[Data items]

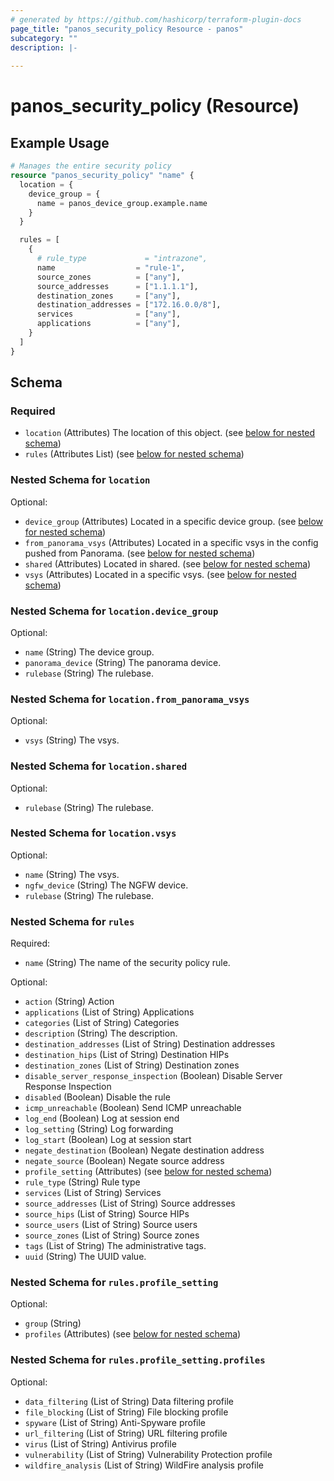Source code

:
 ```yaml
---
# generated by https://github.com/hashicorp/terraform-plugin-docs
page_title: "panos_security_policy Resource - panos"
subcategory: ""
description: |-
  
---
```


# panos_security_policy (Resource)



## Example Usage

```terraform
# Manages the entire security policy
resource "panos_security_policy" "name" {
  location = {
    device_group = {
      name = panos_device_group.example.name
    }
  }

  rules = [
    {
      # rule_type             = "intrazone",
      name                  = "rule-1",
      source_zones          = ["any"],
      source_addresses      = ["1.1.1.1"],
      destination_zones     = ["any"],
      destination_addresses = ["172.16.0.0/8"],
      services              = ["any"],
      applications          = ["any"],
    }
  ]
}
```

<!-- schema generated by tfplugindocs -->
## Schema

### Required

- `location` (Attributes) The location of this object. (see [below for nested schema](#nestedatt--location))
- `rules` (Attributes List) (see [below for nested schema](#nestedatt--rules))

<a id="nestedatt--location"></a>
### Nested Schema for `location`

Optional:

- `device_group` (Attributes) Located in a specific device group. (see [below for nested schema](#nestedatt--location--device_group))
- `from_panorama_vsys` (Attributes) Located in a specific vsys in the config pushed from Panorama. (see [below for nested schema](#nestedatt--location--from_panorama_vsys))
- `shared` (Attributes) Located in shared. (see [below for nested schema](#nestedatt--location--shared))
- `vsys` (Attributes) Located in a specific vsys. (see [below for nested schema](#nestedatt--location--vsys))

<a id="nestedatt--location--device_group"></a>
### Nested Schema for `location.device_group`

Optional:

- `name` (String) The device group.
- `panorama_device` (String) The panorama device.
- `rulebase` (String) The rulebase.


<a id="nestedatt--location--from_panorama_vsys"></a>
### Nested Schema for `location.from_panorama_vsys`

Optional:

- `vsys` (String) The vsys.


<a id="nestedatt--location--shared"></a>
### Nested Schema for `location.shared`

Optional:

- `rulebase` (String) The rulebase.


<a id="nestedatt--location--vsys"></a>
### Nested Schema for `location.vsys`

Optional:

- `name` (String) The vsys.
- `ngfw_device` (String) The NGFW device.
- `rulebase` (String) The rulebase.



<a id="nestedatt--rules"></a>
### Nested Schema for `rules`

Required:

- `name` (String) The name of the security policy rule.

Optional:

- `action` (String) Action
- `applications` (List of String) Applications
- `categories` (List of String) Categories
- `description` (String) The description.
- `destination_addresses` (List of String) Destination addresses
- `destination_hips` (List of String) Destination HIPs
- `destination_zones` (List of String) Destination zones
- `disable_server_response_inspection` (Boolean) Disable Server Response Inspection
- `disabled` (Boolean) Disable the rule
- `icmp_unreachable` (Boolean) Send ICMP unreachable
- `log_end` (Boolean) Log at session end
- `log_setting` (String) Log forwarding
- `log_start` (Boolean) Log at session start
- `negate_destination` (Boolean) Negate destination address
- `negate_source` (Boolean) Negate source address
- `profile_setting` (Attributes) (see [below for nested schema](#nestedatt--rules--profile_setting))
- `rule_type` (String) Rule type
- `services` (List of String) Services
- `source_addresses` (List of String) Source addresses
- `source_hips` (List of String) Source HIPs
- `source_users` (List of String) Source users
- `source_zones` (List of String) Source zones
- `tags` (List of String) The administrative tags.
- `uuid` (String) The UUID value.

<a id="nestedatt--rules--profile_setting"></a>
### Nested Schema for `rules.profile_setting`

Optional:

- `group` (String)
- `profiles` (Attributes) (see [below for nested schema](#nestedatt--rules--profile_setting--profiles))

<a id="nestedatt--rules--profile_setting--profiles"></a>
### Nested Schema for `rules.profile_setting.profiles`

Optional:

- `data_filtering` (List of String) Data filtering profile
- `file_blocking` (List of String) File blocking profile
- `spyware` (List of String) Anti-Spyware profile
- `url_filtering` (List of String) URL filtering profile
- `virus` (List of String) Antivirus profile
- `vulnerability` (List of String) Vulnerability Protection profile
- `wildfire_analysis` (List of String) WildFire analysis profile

What you will do: From the first line to the last, set down the records above exactly and skip the pictures.

Exercise solution:
Source code

:
 ```yaml
---
# generated by https://github.com/hashicorp/terraform-plugin-docs
page_title: "panos_security_policy Resource - panos"
subcategory: ""
description: |-
  
---
```


# panos_security_policy (Resource)



## Example Usage

```terraform
# Manages the entire security policy
resource "panos_security_policy" "name" {
  location = {
    device_group = {
      name = panos_device_group.example.name
    }
  }

  rules = [
    {
      # rule_type             = "intrazone",
      name                  = "rule-1",
      source_zones          = ["any"],
      source_addresses      = ["1.1.1.1"],
      destination_zones     = ["any"],
      destination_addresses = ["172.16.0.0/8"],
      services              = ["any"],
      applications          = ["any"],
    }
  ]
}
```

<!-- schema generated by tfplugindocs -->
## Schema

### Required

- `location` (Attributes) The location of this object. (see [below for nested schema](#nestedatt--location))
- `rules` (Attributes List) (see [below for nested schema](#nestedatt--rules))

<a id="nestedatt--location"></a>
### Nested Schema for `location`

Optional:

- `device_group` (Attributes) Located in a specific device group. (see [below for nested schema](#nestedatt--location--device_group))
- `from_panorama_vsys` (Attributes) Located in a specific vsys in the config pushed from Panorama. (see [below for nested schema](#nestedatt--location--from_panorama_vsys))
- `shared` (Attributes) Located in shared. (see [below for nested schema](#nestedatt--location--shared))
- `vsys` (Attributes) Located in a specific vsys. (see [below for nested schema](#nestedatt--location--vsys))

<a id="nestedatt--location--device_group"></a>
### Nested Schema for `location.device_group`

Optional:

- `name` (String) The device group.
- `panorama_device` (String) The panorama device.
- `rulebase` (String) The rulebase.


<a id="nestedatt--location--from_panorama_vsys"></a>
### Nested Schema for `location.from_panorama_vsys`

Optional:

- `vsys` (String) The vsys.


<a id="nestedatt--location--shared"></a>
### Nested Schema for `location.shared`

Optional:

- `rulebase` (String) The rulebase.


<a id="nestedatt--location--vsys"></a>
### Nested Schema for `location.vsys`

Optional:

- `name` (String) The vsys.
- `ngfw_device` (String) The NGFW device.
- `rulebase` (String) The rulebase.



<a id="nestedatt--rules"></a>
### Nested Schema for `rules`

Required:

- `name` (String) The name of the security policy rule.

Optional:

- `action` (String) Action
- `applications` (List of String) Applications
- `categories` (List of String) Categories
- `description` (String) The description.
- `destination_addresses` (List of String) Destination addresses
- `destination_hips` (List of String) Destination HIPs
- `destination_zones` (List of String) Destination zones
- `disable_server_response_inspection` (Boolean) Disable Server Response Inspection
- `disabled` (Boolean) Disable the rule
- `icmp_unreachable` (Boolean) Send ICMP unreachable
- `log_end` (Boolean) Log at session end
- `log_setting` (String) Log forwarding
- `log_start` (Boolean) Log at session start
- `negate_destination` (Boolean) Negate destination address
- `negate_source` (Boolean) Negate source address
- `profile_setting` (Attributes) (see [below for nested schema](#nestedatt--rules--profile_setting))
- `rule_type` (String) Rule type
- `services` (List of String) Services
- `source_addresses` (List of String) Source addresses
- `source_hips` (List of String) Source HIPs
- `source_users` (List of String) Source users
- `source_zones` (List of String) Source zones
- `tags` (List of String) The administrative tags.
- `uuid` (String) The UUID value.

<a id="nestedatt--rules--profile_setting"></a>
### Nested Schema for `rules.profile_setting`

Optional:

- `group` (String)
- `profiles` (Attributes) (see [below for nested schema](#nestedatt--rules--profile_setting--profiles))

<a id="nestedatt--rules--profile_setting--profiles"></a>
### Nested Schema for `rules.profile_setting.profiles`

Optional:

- `data_filtering` (List of String) Data filtering profile
- `file_blocking` (List of String) File blocking profile
- `spyware` (List of String) Anti-Spyware profile
- `url_filtering` (List of String) URL filtering profile
- `virus` (List of String) Antivirus profile
- `vulnerability` (List of String) Vulnerability Protection profile
- `wildfire_analysis` (List of String) WildFire analysis profile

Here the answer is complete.